What do you notice on this plot, what kind of correlation do you observe? What could be problematic about this correlation?
Write your answer in the cell below as a comment (use #).

In [None]:
# WRITE DOWN YOUR OBSERVATIONS

### 2d) Regression (1 point)

Compute the **slope** `alpha` and **intercept** `beta` of the regression line that relates income tax (predictor) and apartment_size. 

Using the data from the year 2021 `Question1b.bs_2021`. Plot the data and the regression line.

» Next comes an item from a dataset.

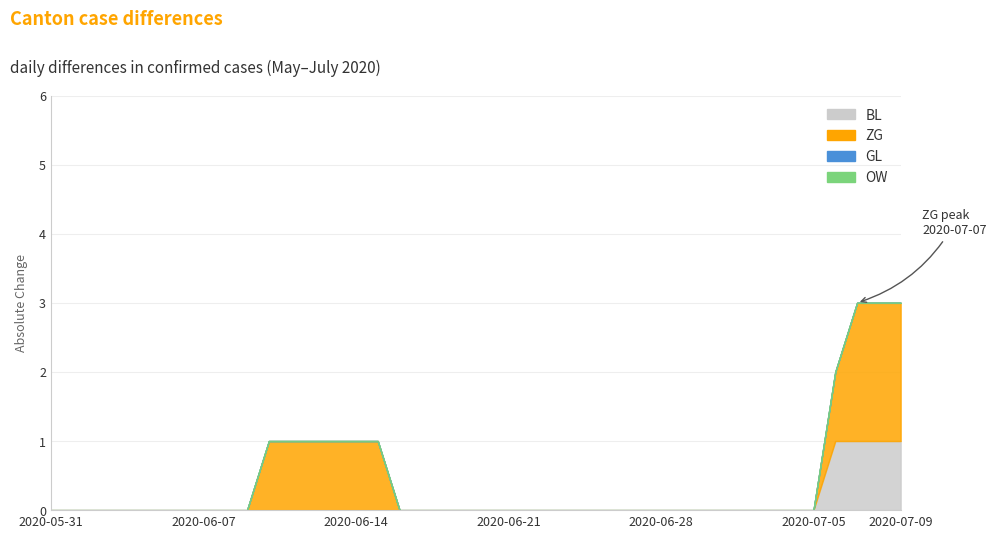

What is the total value across all series at 2020-06-13?

1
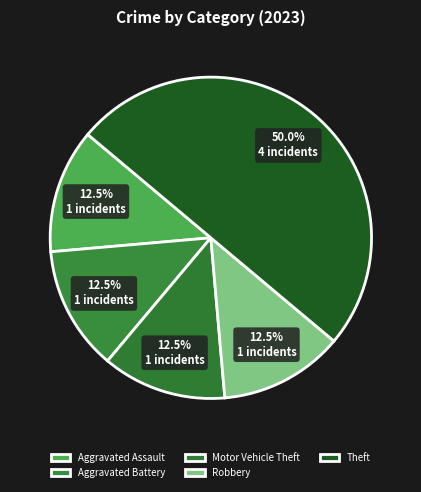

Count the number of slices in the pie.

5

**Reminder:**$ \text{ The regression line is defined as: } f(x) = \alpha x + \beta$
$$
\begin{align*}
&\alpha = corr(x,y) \cdot \frac{\sigma_y}{\sigma_x}, &\text{ } \\
& \beta = \bar{y} - \alpha \cdot \bar{x} \\
& x = \text{tax}, y = \text{appartment size},  \\ 
& \bar{x},\text{ }\bar{y} = \text{arithmetic mean}
\end{align*}
$$ 

*Hints:*
- Make use of the following functions in pandas:  
    - `mean()`
    - `std()`
    - `corr()`

In [None]:
class Question2d:

    mean_income_tax = ...
    stddev_income_tax = ...

    mean_apartment_size = ...
    stddev_apartment_size = ...
  
    corr = ...

    alpha = ...
    beta = ...

    ...

In [None]:
grader.check("Question 2d")

---

To double-check your work, the cell below will rerun all of the autograder tests.

In [None]:
grader.check_all()